4G WAN: Bonding vs Load Balancing

Posted by SAS on May 29, 2017 03:38:00 PM

Bonding vs Load Balancing

There are two approaches to combining multiple SIMs:  Bonding and Load Balancing.  We generally recommend bonding, but there are scenarios where Load Balancing can be a useful solution.   Here is a description of the two approaches.


Bonding or Load Balancing?

There are two approaches to combining multiple SIMs: bonding and load balancing. We generally recommend bonding for reliability, but there are scenarios where load balancing can be a useful solution. Generally, you would opt for:

Bonding when you require

  • Reliability
  • Latency-sensitive applications
  • Connection to the corporate network

Load balancing when

  • You are accessing internet-delivered applications
  • You are not running applications that are sensitive to packet loss or latency
  • You don’t require high speed access to a corporate network 
  • Or perhaps you don’t have the time to install a hub in your own data centre or the desire to use a provider’s hub


Bonded solutions take individual connections and combine them to form a single aggregated connection.


Reliability: By using multiple links at once to split the traffic flow across each in real time, you can re-transmit dropped packets instantly via another active channel.
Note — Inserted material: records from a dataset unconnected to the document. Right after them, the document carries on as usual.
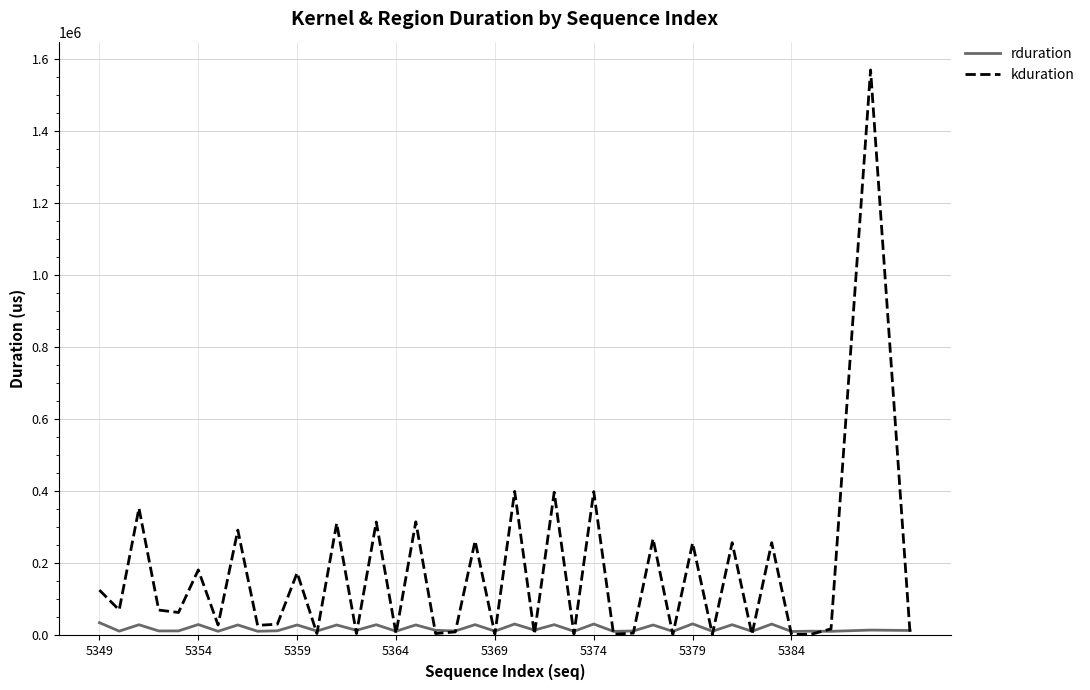

Which series has the largest range (max minus min)?

kduration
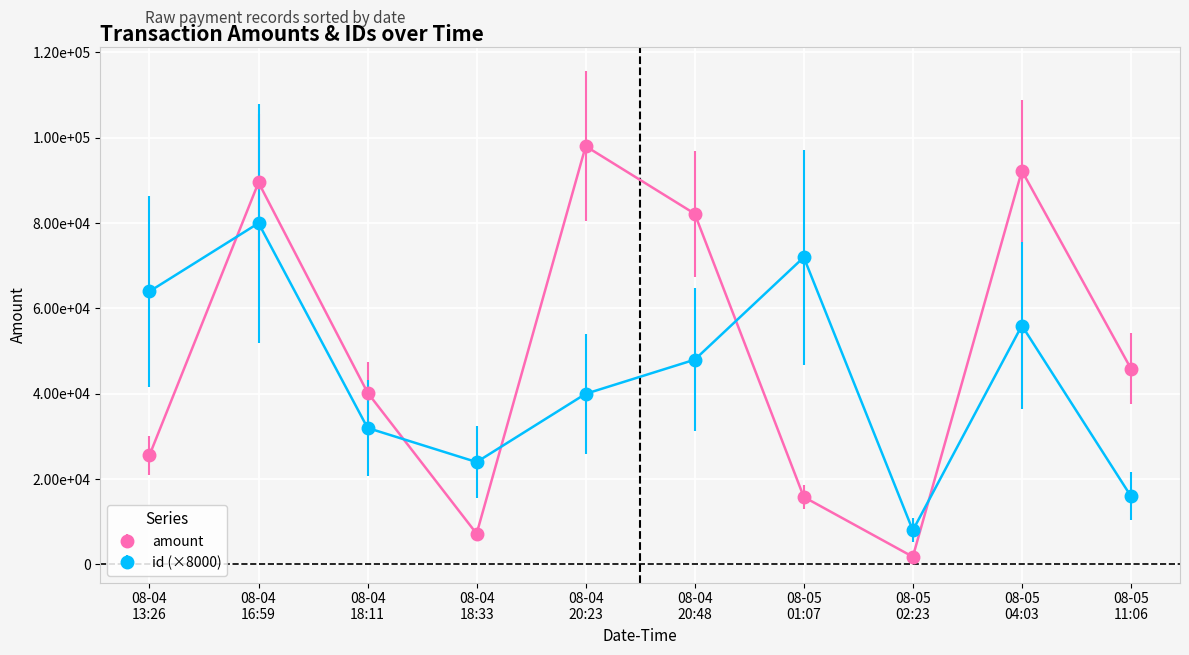

At which category does amount reach its first local peak?

08-04
16:59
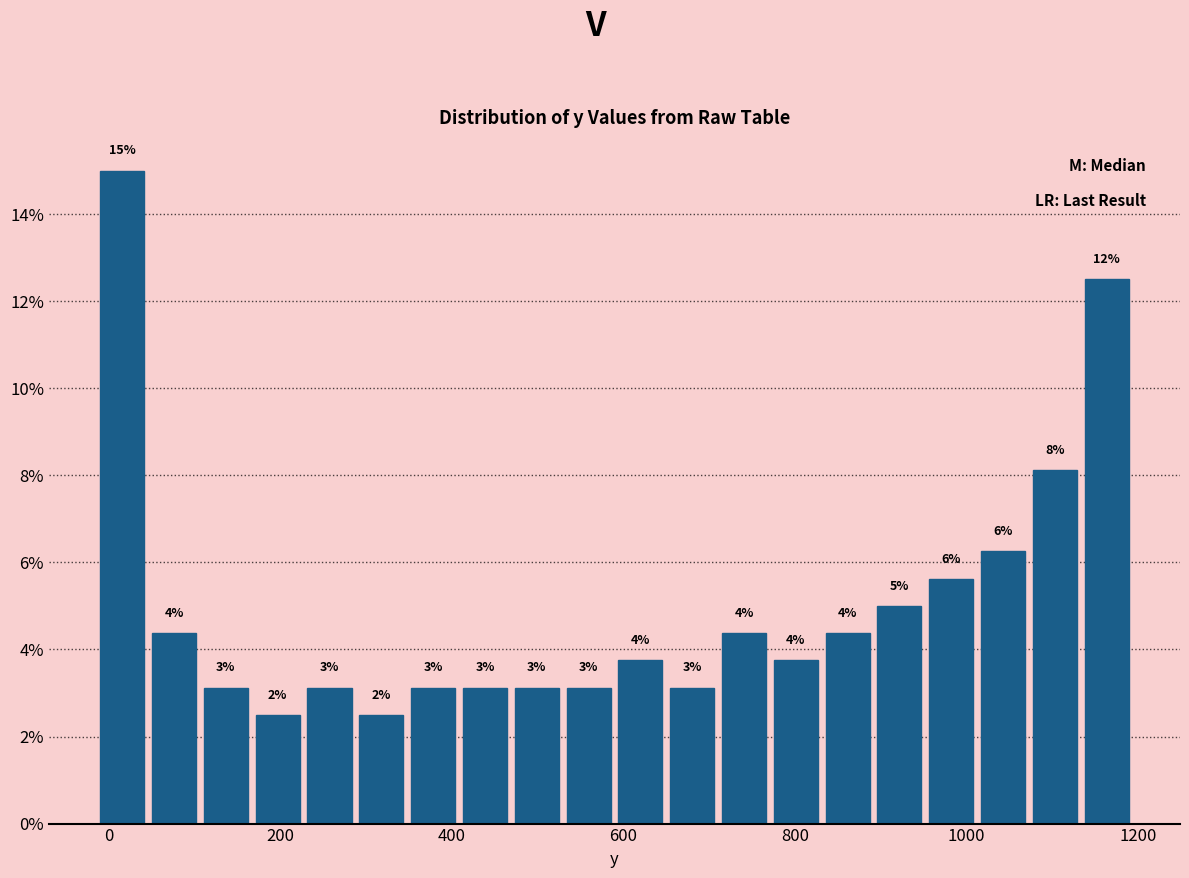

Around what value on the x-axis is the tallest bar? Give the approximate position of its centre, as read against the axis.

20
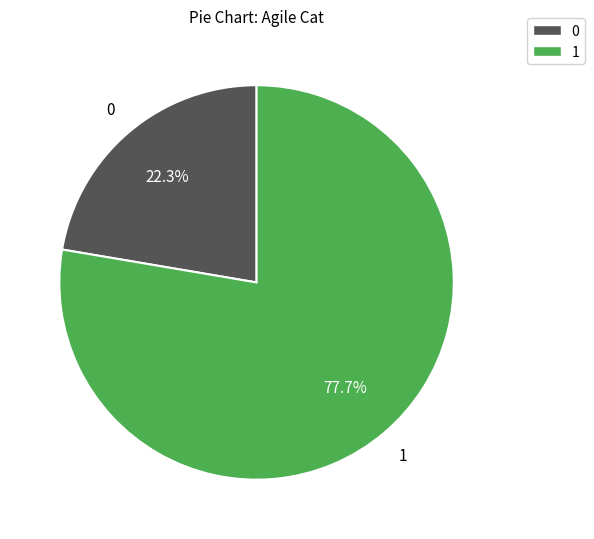

What is the total percentage of 0 and 1?

100.0%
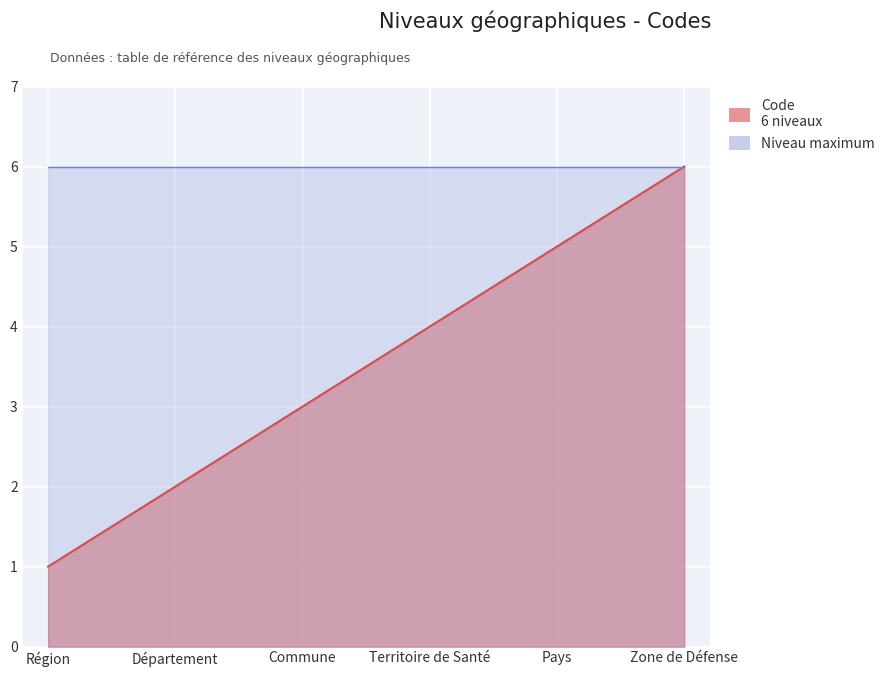

The value at Commune is 1. True or false?

False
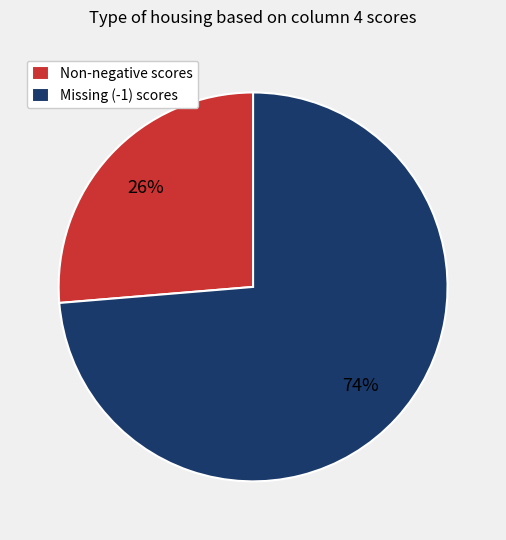

Do Non-negative scores and Missing (-1) scores together represent more than half of the pie?

Yes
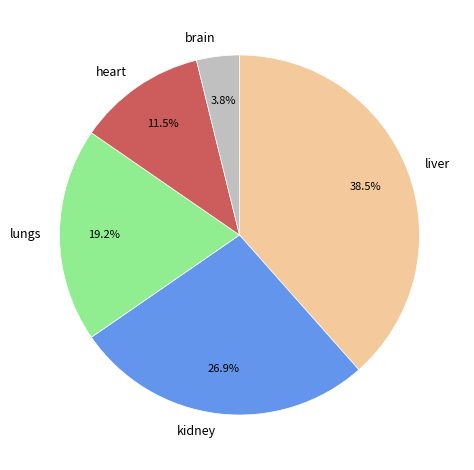

Count the number of slices in the pie.

5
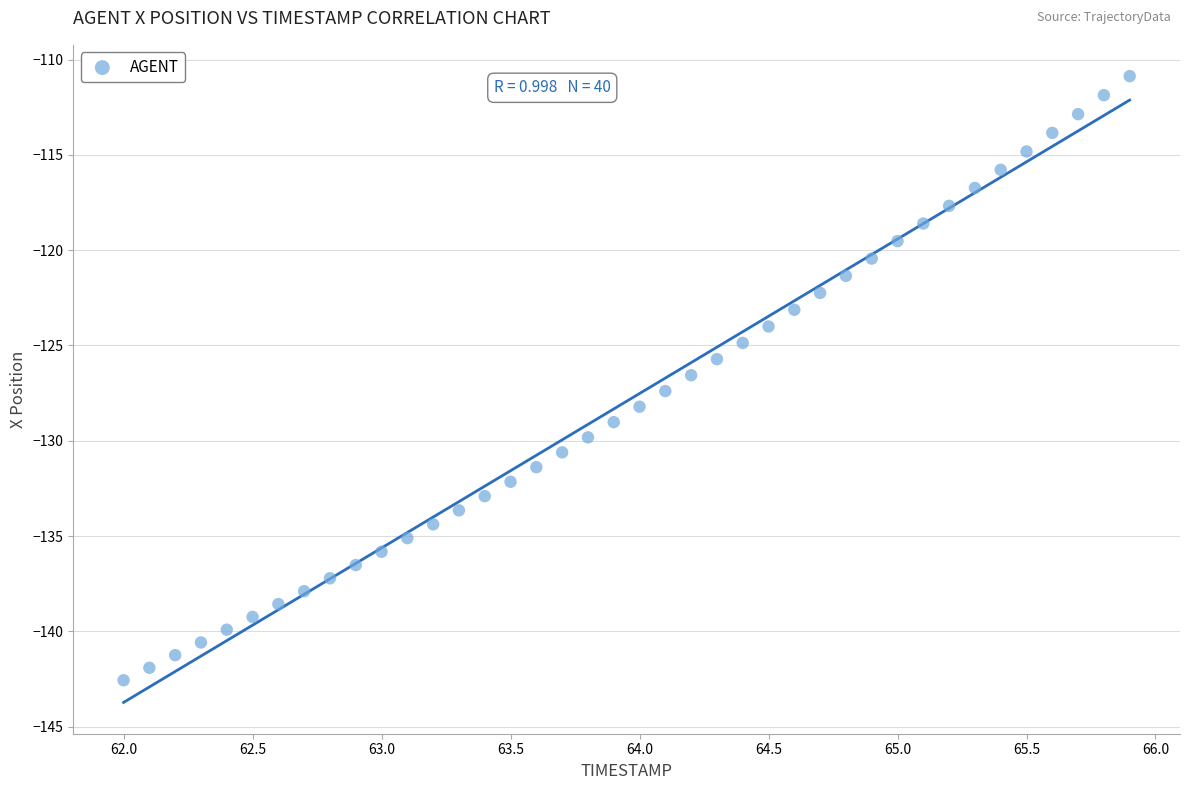

What is the range of X values (max minus min)?

3.9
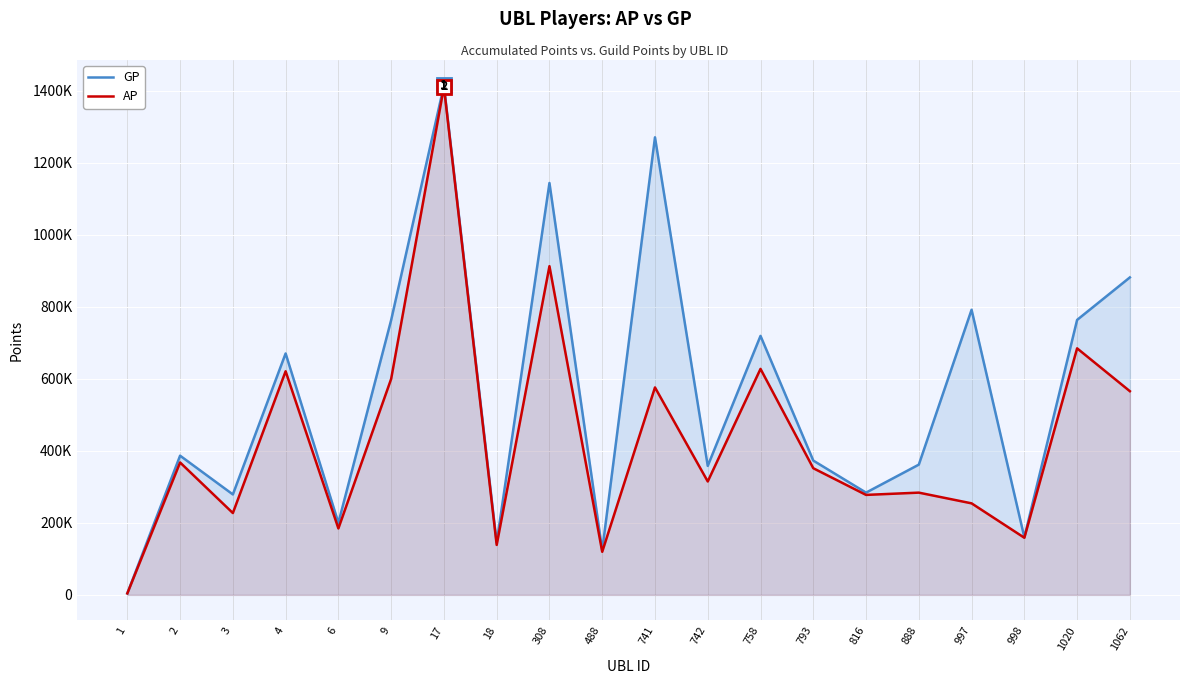

True or false: GP has more than 1 interior local peaks.

True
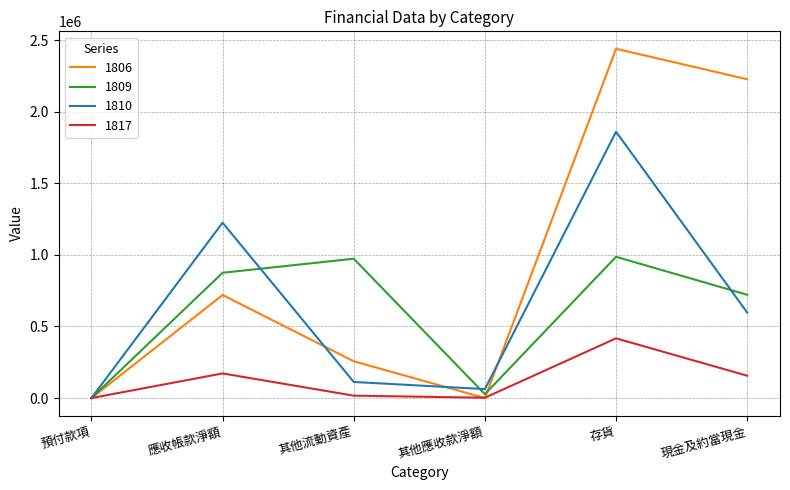

What is the spread (max minus min) of values at 應收帳款淨額?

1053076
This makes it ideal for applications that are sensitive to packet loss or latency.

Monitoring: Bonding allows the use of mechanisms to monitor the performance of each channel in terms of speed, latency and packet loss. This means Quality of Service (QoS) can be configured according to this data, for example not sending voice down a channel that has exceeded a pre-defined latency threshold.

Performance: When a VPN is required for corporate connectivity, bonding allows each channel to form its own tunnel while the bonding protocols split the traffic up across all the active channels, meaning all of them are used for the VPN traffic. This allows for instant failover and no packet loss.

Several 4G router manufacturers have invested in bonding, notably Peplink who have a proprietary technology called Speedfusion that can split data packets across multiple connections.


Traffic flow: Because all traffic is sent through the bonded tunnel to the central hub before breaking out, it can influence native internet performance. The encryption overhead of the VPN can also impede performance.

Low performing channels: The bond is only as good as the worst performing channel. For example, if you have four channels – three running a 4G service and one running a 3G service – the bond will run at the speed and latency capacity of the 3G service.

Compatibility: Because bonding is not an open standard, different MSPs will have their own approach to doing this, which is usually proprietary to their equipment and common standards for VPN such as IPSEC cannot be used. This means that you’ll likely to have to use the same MSP for both core and site devices.

Performance: 4G routers commonly auto-tune their bonded connections with a priority on reliability and minimum packet loss, rather than on performance. We sometimes find we need to tune the settings to achieve the right balance between reliability and performance.

Load Balancing

With load balancing, traffic is distributed across a number of connections. Unlike bonding, these connections remain separate and you do not need a hub in a Data Centre to bond these connections together.


Local internet performance: You can split traffic evenly, or even by specific channels, in order to prioritise critical users and activities over non-critical. As an example, you could give corporate users 95% of available bandwidth and guest Wi-Fi only 5%. Because breakout occurs locally, you’re also not met with the overheads of bonding protocols or encryption for VPN.

Compatibility: Load balancing supports open standards such as IPSEC when setting up VPNs. This means that existing equipment can more likely be used and services do not need to be run through the same MSP. While the VPN itself will only run on one active channel at a time, it can be set to auto-failover between channels should the link fail.


Failover isn’t instant: While the service improves local internet speed, it is not ideal if pure corporate connectivity is required via a VPN. Though a VPN connection will fail over to a second channel if the connection is interrupted, this will not be instant – resulting in a noticeable outage and packet loss.

Performance: Because traffic is only running over one tunnel, it cannot take advantage of the additional bandwidth available on other active channels.

Outages and packet loss: If you have packet loss or latency-sensitive applications running over your corporate connection, load balancing is not ideal as you’ll only have one active channel with a failover time period. There are also no mechanisms to monitor latency and packet loss, meaning the connection is not intelligent enough to switch between channels when one is degraded.